Their shock and disappointment faded significantly by the time the Lakers hit the court for practice Saturday morning in ElSegundo.
They moved into an acceptance phase, embracing their circumstances with a collective shrug and a smile.
There was little sense in rehashing all that had gone haywire during their historic collapse in Game 4 of the NBA Finals on Thursday night. There also was no reason to deny that their loss to the Boston Celtics had put them in serious jeopardy.
"It's behind us now," forward Lamar Odom said when asked about the Lakers' state of mind going into Game 5 tonight at Staples Center. "Face the music. Just focus. ...
"All the games we played before, nothing matters now. We're stuck in the moment now. That's what we have to get back to, playing the next game."
The Lakers trail the best-of-7 series three games to one, after squandering a 24-point lead enroute to a 97-91 loss in Game 4. No team in league history has rallied to win after trailing 3-1 in the Finals, although eight have done so in earlier playoff rounds.
"I think the next day it became a matter of what are we going to do going forward because we've got to make a series out of this," Kobe Bryant said. "We've got to take care of business. So what are we going to do? How am I going to get my teammates in the right frame of mind, make sure they're energetic?
"And that's what it's been all about."
The Lakers said they did their best to stay grounded Friday and Saturday. They also admitted it wasn't the easiest task to accomplish, given the magnitude of their defeat Thursday and the possibility of elimination tonight.
"Sometimes it's difficult to stay right here as opposed to looking back or looking ahead, and at times it takes going through it to know how," said Derek Fisher, who teamed with Bryant to win three titles to start this decade. "But that's what I'm drawing upon is that all that we can control right now is the outcome of tonight's game."
The Lakers watched videotape for the second consecutive day. They also went through a spirited practice. There aren't many dramatic changes to be made at this point, and coach Phil Jackson won't alter his lineup or change his rotation for Game 5.

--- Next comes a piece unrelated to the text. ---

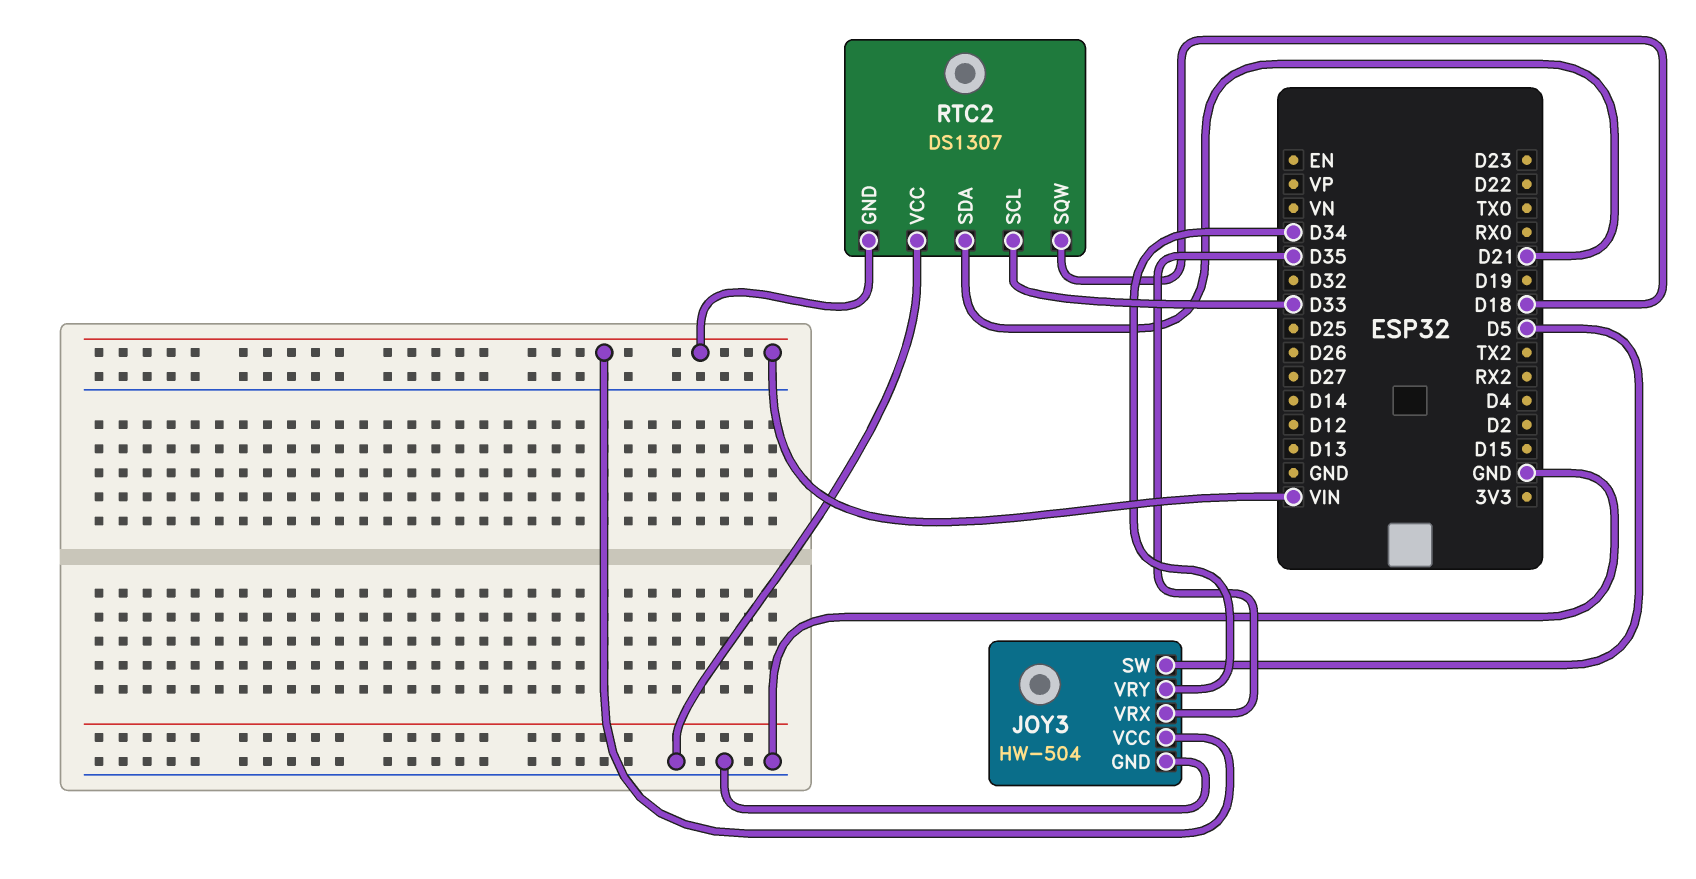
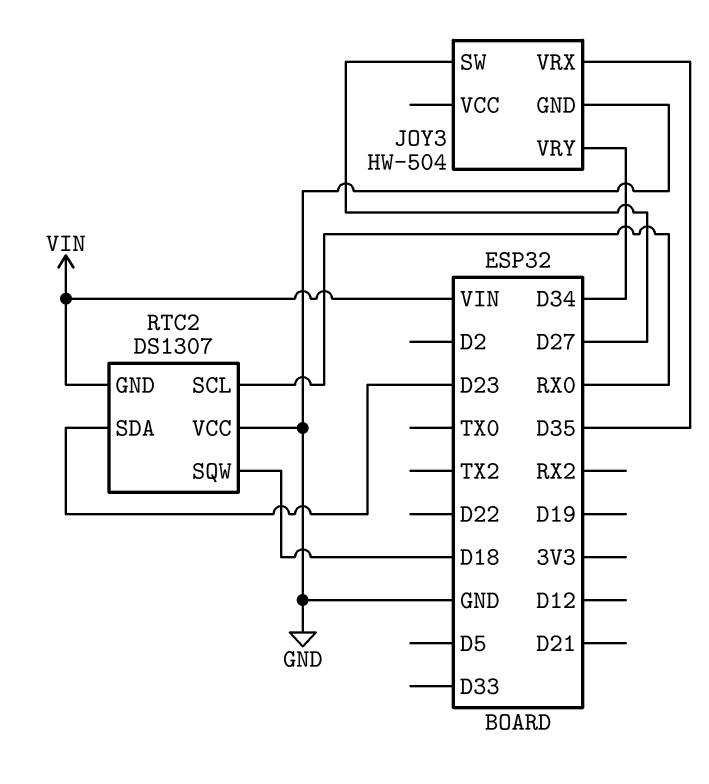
JOY3 pin SW: D5 -> D27
JOY3 pin VCC: VIN -> none
RTC2 pin SCL: D33 -> RX0
RTC2 pin SDA: D21 -> D23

The Lakers said the only way to prolong the series is to play a more complete game tonight in Game 5 than they did in Game 4 on Thursday. If necessary, Games 6 and 7 will be Tuesday and Thursday at Boston's TD Banknorth Garden.
"You can't switch much now," Odom said when asked about possible adjustments. "Just staying confident is important right now. ... We have to execute throughout the game. Whatever is working for us, that's what we have to stick with."
Improving their play in the third quarter would be a start. The Lakers have been outscored in each third quarter of the series, including by 31-15 in Game 4. They even were outscored 25-17 in Game 3, the only game they have won so far in the Finals.
Thanks in large part to Odom and Pau Gasol, the Lakers led the Celtics by 18 points at halftime Thursday. Odom had 15 points and eight rebounds and Gasol had 10 points and six rebounds, sparking the Lakers to a 58-40 lead.
When Odom and Gasol fizzled in the second half, the Lakers went into an offensive funk that helped to produce the biggest collapse in the Finals since the NBA started keeping track of such statistics in 1971.
Odom had four points and two rebounds in the second half, and Gasol had seven points and four rebounds. The Lakers were outscored 57-33 and outrebounded 24-15 in the final two quarters.
"Watching it was painful," Odom said of the video sessions Friday and Saturday. "Boston did a great job of taking things away from us. We have to adjust to things on the run. But we feel a lot better now. We're ready to play. You go down, you want to go down fighting. You don't want to get beat in your home."